SAC BEE EDITORIAL
Can he build a dam?

Water projects may elude Schwarzenegger


Sacramento Bee
January 13, 2006

He has a track record of fighting global warming, reforming workers' compensation and spending billions on roads, schools and levees. But can Gov. Arnold Schwarzenegger persuade the Legislature to invest a few billion dollars on new reservoir projects in California? Of the many initiatives in the governor's State of the State speech Tuesday, new reservoirs elicit near-religious fervor from legislators who love or loathe them. While it may be hard for the warring water interests and the Legislature to remain steadfastly agnostic on the subject for a while, their appropriate starting points are patience, open minds and closed wallets.

The governor has offered two possible reservoir projects. To the north of the Sacramento-San Joaquin Delta, Sites Reservoir would store water from the Sacramento River, off-stream, in a barren, bowl-like valley to the west of Maxwell. To the south on the San Joaquin River, Temperance Flat Dam would impound close behind the existing Friant Dam northeast of Fresno.

Not all dams are created equal in their potential public value. Sites Reservoir would be an intriguing tool to better manage water releases into the Delta. It also could aid flood control, because water could be shifted into Sites to create more empty space behind the big dams: Shasta on the Sacramento River and Oroville on the Feather River.

Temperance Flat, meanwhile, could capture the big flood flows on the San Joaquin that now go to the Delta and to the sea. The San Joaquin is a schizophrenic river that runs dry (because of diversion to agriculture) when it is not flooding its banks. Temperance Flat would act as a tempering influence to this dysfunctional system.

Neither reservoir would provide a huge water supply. Because all the prime dam locations have been plugged already, the new dams wouldn't have to capture big new gulps as the old ones do. It's wise to think of the proposed reservoirs as broader tools for water management rather than as massive new water sources. And the question is whether the tool is worth the cost.

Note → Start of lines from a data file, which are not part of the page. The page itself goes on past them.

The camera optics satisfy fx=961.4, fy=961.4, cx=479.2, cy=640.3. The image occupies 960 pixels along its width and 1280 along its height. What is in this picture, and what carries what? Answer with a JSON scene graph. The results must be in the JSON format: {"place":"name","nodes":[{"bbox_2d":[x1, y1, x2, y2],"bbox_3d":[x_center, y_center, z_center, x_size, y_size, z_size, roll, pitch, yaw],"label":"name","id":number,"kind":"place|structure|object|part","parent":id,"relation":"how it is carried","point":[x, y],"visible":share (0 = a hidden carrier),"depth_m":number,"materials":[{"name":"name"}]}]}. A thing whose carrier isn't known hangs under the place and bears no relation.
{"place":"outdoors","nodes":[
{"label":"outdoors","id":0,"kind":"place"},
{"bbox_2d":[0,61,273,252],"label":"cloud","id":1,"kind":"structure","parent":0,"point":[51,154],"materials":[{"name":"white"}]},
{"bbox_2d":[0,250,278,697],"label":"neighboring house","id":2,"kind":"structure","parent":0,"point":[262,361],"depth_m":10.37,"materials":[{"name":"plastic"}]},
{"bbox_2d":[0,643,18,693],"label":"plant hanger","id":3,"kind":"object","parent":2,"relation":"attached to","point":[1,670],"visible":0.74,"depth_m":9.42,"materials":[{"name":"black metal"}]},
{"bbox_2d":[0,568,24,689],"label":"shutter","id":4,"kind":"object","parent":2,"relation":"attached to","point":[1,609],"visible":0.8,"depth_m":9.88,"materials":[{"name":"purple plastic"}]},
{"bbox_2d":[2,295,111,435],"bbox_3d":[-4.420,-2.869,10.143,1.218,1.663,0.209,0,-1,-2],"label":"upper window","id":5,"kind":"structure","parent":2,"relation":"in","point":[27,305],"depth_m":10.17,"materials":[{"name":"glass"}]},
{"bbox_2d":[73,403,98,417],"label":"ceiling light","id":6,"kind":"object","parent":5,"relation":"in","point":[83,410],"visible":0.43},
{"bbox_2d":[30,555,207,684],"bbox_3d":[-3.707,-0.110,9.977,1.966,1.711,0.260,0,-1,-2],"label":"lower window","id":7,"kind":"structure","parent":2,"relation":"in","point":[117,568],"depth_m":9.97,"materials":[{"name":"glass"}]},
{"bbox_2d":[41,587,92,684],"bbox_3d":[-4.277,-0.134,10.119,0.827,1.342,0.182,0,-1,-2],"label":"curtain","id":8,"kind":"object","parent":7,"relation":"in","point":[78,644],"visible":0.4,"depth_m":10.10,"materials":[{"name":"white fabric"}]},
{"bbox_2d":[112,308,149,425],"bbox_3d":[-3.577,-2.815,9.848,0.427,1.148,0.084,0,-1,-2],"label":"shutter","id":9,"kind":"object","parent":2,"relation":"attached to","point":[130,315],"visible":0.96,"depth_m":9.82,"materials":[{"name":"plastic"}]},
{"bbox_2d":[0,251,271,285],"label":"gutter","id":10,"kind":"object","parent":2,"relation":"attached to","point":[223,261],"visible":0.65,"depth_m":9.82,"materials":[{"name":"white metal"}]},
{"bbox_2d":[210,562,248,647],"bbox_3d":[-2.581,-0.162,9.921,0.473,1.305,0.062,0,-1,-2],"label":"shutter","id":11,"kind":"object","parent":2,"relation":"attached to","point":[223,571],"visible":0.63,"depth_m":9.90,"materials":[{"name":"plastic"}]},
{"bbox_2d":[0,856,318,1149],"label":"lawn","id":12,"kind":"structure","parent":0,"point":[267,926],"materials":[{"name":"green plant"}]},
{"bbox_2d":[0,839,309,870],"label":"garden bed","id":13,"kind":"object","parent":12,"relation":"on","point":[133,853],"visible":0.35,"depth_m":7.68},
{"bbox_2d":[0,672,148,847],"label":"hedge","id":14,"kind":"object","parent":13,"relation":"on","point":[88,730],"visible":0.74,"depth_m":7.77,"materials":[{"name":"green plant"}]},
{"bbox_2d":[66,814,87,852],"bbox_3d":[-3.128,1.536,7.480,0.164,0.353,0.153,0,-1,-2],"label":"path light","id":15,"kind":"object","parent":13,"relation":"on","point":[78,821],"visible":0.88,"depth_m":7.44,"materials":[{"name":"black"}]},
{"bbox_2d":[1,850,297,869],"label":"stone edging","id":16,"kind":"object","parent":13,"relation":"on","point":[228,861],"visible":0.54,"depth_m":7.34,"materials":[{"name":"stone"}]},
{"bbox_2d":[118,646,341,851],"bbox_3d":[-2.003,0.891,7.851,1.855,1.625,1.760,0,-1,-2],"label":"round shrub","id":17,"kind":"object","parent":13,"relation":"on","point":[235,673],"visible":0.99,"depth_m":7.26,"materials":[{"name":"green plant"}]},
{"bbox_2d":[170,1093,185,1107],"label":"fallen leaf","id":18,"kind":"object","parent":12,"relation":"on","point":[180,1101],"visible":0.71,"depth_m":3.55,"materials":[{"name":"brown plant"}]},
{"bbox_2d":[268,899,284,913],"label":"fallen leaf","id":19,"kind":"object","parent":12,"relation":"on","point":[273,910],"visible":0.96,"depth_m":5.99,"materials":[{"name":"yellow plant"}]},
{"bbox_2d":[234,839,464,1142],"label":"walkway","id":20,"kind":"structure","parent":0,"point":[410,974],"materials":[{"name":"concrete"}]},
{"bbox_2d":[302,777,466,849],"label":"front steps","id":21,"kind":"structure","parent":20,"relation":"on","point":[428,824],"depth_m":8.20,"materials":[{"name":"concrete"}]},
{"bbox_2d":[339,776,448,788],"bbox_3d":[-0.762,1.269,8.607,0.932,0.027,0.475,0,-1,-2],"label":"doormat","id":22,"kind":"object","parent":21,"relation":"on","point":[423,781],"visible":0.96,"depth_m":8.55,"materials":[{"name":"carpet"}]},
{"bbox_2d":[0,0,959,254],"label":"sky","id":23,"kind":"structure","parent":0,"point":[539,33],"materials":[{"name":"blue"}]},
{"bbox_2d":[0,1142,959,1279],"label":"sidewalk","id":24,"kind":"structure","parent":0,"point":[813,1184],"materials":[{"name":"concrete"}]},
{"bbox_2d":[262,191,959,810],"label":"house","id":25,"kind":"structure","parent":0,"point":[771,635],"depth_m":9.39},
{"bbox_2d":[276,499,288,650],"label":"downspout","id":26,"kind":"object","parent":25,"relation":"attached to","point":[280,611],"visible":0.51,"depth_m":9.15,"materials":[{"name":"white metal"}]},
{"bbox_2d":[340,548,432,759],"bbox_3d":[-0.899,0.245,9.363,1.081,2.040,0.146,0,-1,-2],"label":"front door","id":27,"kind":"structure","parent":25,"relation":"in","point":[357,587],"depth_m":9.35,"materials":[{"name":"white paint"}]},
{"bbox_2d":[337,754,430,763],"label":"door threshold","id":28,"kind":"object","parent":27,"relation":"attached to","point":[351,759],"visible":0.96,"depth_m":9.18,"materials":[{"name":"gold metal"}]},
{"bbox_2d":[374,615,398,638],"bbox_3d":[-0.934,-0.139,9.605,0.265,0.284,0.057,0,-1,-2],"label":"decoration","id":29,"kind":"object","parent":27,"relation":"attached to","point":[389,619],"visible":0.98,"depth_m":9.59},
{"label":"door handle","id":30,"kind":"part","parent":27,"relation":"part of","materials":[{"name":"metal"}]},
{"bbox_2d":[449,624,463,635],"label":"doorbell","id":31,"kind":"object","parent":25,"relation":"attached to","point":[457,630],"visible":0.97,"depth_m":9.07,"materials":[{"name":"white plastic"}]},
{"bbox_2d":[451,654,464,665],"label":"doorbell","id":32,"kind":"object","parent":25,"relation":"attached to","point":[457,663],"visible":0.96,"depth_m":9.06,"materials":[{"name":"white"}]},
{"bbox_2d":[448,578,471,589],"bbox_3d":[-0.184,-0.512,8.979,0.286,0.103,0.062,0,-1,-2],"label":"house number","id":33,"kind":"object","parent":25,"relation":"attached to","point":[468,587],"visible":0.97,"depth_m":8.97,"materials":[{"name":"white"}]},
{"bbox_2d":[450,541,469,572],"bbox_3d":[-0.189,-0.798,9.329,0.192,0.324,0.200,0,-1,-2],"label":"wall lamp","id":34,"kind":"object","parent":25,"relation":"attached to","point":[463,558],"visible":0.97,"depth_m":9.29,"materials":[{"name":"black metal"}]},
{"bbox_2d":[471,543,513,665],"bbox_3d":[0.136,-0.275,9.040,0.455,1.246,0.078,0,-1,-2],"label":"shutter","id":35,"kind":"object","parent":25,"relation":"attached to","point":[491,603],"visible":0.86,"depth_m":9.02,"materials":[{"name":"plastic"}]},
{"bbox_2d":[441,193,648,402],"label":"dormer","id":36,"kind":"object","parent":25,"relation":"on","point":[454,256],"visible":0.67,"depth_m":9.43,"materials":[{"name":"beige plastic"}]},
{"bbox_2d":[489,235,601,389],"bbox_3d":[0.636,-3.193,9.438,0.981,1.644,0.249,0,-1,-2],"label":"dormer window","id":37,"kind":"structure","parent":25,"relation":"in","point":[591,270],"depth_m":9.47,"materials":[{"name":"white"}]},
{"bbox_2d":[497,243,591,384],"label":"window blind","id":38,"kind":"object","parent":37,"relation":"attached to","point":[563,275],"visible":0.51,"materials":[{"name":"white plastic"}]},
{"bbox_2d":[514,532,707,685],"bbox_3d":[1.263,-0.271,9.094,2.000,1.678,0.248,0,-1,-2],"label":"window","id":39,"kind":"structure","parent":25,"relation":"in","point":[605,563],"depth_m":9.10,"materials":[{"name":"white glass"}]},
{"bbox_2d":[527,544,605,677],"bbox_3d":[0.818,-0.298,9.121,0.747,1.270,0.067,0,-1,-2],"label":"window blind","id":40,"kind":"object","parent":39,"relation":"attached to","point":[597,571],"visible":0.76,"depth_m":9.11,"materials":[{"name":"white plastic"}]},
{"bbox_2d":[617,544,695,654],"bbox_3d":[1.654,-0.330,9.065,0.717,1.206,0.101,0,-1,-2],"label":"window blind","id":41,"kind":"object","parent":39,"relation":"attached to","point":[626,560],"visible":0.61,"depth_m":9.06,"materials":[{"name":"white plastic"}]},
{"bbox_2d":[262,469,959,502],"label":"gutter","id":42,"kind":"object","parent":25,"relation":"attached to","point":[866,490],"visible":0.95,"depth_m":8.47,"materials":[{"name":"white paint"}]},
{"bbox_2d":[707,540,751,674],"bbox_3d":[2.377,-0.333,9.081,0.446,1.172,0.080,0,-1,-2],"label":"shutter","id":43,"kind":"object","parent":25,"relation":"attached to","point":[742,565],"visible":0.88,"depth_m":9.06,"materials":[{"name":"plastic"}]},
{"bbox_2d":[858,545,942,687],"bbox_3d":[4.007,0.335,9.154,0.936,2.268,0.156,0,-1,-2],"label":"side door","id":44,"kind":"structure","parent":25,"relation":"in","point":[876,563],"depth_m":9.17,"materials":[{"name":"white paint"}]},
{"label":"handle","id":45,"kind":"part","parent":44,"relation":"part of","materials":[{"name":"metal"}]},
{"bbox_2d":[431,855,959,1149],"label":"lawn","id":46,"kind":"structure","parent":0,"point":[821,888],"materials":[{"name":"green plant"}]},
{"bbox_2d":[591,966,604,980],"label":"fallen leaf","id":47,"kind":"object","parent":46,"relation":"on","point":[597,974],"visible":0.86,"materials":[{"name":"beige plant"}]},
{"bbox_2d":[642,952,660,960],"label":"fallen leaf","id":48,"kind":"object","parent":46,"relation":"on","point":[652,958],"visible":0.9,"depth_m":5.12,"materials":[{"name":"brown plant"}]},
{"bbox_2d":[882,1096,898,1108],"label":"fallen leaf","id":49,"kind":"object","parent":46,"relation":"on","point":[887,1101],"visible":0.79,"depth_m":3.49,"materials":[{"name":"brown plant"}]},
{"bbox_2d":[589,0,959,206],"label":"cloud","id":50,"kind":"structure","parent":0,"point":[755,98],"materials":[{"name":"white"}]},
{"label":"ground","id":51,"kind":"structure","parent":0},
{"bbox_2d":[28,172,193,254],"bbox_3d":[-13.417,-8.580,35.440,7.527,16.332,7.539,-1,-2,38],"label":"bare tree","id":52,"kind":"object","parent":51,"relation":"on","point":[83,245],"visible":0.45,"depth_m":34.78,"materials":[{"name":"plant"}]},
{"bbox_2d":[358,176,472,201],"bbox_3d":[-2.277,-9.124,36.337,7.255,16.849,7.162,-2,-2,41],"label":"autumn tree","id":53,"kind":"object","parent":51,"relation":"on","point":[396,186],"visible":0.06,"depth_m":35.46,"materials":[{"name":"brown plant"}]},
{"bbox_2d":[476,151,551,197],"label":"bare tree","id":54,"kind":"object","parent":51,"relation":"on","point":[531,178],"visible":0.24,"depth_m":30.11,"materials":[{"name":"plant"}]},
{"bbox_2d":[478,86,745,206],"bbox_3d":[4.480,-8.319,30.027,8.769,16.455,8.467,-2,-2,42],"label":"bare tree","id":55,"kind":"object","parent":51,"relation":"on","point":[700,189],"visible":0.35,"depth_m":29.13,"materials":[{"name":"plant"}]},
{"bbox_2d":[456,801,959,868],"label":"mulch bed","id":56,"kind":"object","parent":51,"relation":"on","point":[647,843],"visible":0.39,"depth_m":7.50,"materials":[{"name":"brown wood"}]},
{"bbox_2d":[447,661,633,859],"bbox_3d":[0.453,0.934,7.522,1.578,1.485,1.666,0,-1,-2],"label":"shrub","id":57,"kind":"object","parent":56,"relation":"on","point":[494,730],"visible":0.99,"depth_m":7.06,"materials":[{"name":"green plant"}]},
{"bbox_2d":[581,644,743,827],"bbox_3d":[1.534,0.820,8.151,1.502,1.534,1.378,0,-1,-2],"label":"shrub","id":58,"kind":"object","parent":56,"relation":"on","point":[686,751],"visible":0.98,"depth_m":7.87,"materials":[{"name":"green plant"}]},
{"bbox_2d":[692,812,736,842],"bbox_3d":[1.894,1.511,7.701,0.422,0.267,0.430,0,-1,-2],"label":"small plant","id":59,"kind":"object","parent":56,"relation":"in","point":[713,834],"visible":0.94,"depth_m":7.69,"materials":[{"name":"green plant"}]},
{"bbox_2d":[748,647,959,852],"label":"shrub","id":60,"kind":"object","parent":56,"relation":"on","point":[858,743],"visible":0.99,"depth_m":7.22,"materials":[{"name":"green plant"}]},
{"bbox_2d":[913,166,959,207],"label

The two tools have different flaws. Creating a big reservoir tied to the Delta water system is questionable until the governor, the Legislature and wildlife agencies figure out how to fix the Delta itself, with its dwindling fish populations and suspect levees. Temperance Flat is a project controlled by the Bush administration through the federal Bureau of Reclamation, which hasn't finished studying its prospects. Besides, how does the state invest in a dam right behind a federal facility?

Regardless, under the governor's proposal, those who would stand to gain from the relatively small new water supplies would have to help pay the relatively large cost of building either reservoir. In both cases, the local interests that want the projects need to do more than talk about their support. This debate could end quickly, as it did last year, with legislative Democrats dismissing the new dams and Republicans trumpeting their value unless somebody shows a willingness to pay the big bucks. Operators are standing by.